Sunday, November 28, 2021

Roe v. Wade could go down this week!

Weekly Opinion Editorial 


TIME TO RIGHT A WRONG!

by Steve Fair

       On Wednesday, the United State Supreme Court(SCOTUS) will take up a Mississippi abortion case.  This could be the most critical decision on abortion in decades.  Lawyers for both sides are telling the SCOTUS there is no middle ground.  They can either affirm the constitutional right to an abortion or wipe Roe v. Wade out altogether.  With the addition of three SCOTUS justices to the court by former President Donald Trump during his four-year term, conservative thinkers have a 6-3 majority on the court.  Abortion advocates are worried.

     The case is Dobbs v. Jackson Women’s Health Organization(JWHO).  It challenges a 2018 Mississippi law that bans most abortions after 15 weeks.  The law is in conflict with Roe v. Wade, the landmark 1973 ruling that declared a woman has a constitutional right to terminate a pregnancy in the first six months of a pregnancy.  Oklahoma, Mississippi and ten other states have abortion trigger laws that would take effect immediately if Roe v. Wade is overturned.  “A decision upholding this ban is tantamount to overruling Roe,” said Julie Rikelman, the lawyer for JWHO.  “There are no half measures here.” Sherif Girgis, a Notre Dame law professor and former clerk for Justice Alito says.   According to the liberal Guttmacher Institute a ruling affirming the Mississippi law would ban or severely restrict abortion in 26 U.S. states.   Three observations:


     First, the U.S. Constitution does not guarantee the right to an abortion.  Justice Clarence Thomas has written the founding document is silent on the subject of abortion and said the SCOTUS bends its own rules and procedures to protect Roe v. Wade and the 1992 Planned Parenthood v. Casey rulings.  Few rulings by the SCOTUS have cried out as loudly for reversal, or both moral and legal grounds, as Roe v. Wade.  The majority opinion in Roe is fraught with conspicuous errors of law, fact and reasoning.  Justice Thomas said in 2019: “In my view, if the SCOTUS encounters a decision that is demonstrably erroneous- i.e., one that is not a permissible interpretation of the text-the SCOTUS should correct the error, regardless of whether other factors support overruling the precedent.”  

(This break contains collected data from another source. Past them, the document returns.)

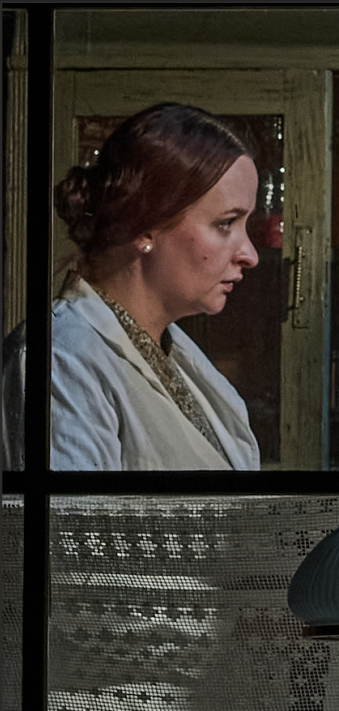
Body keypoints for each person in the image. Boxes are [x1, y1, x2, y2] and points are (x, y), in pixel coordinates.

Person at [2, 102, 262, 470]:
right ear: (146, 227)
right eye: (225, 223)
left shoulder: (169, 351)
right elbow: (70, 509)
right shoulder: (60, 362)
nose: (250, 255)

     Even supporters of Roe admit the problem with the ruling is it has little connection to the Constitutional right(privacy) it purportedly interpreted.  Most legal experts say it is a stretch to include abortion as a constitutionally protected right based on privacy and it has no foundation in constitutional text, history or precedent.


     Second, the Constitution does guarantee the right to life.  It’s in the preamble.  If the  SCOTUS should rule unborn children are persons under the Constitution’s 14th Amendment, then Roe is toast.  The Constitution explicitly guarantees the right to life, liberty and the pursuit of happiness.  A positive ruling would extend those rights to the unborn.


     Third, an estimated 62 million children in the U.S. have been aborted since 1973.  The economic impact of abortion during that period is in the billions- both in lost workers and productivity, and in taxes not paid to government.  Planned Parenthood CEO Cecile Richards argues that there is no specific moment when life begins and says her children’s life began when they were born.  Dr. Jerome Lejeune, the father of modern genetics, disagrees.  He says, “To accept the fact that after fertilization has taken place, a new human has come into being is no longer a matter of taste or opinion—it is plain experimental evidence.  Each individual has a very neat beginning, at conception.”


     The SCOTUS has the opportunity this week to right a 48-year-old wrong. Christians should be in prayer they will rule to uphold the Mississippi law.  It could save millions of unborn children’s lives.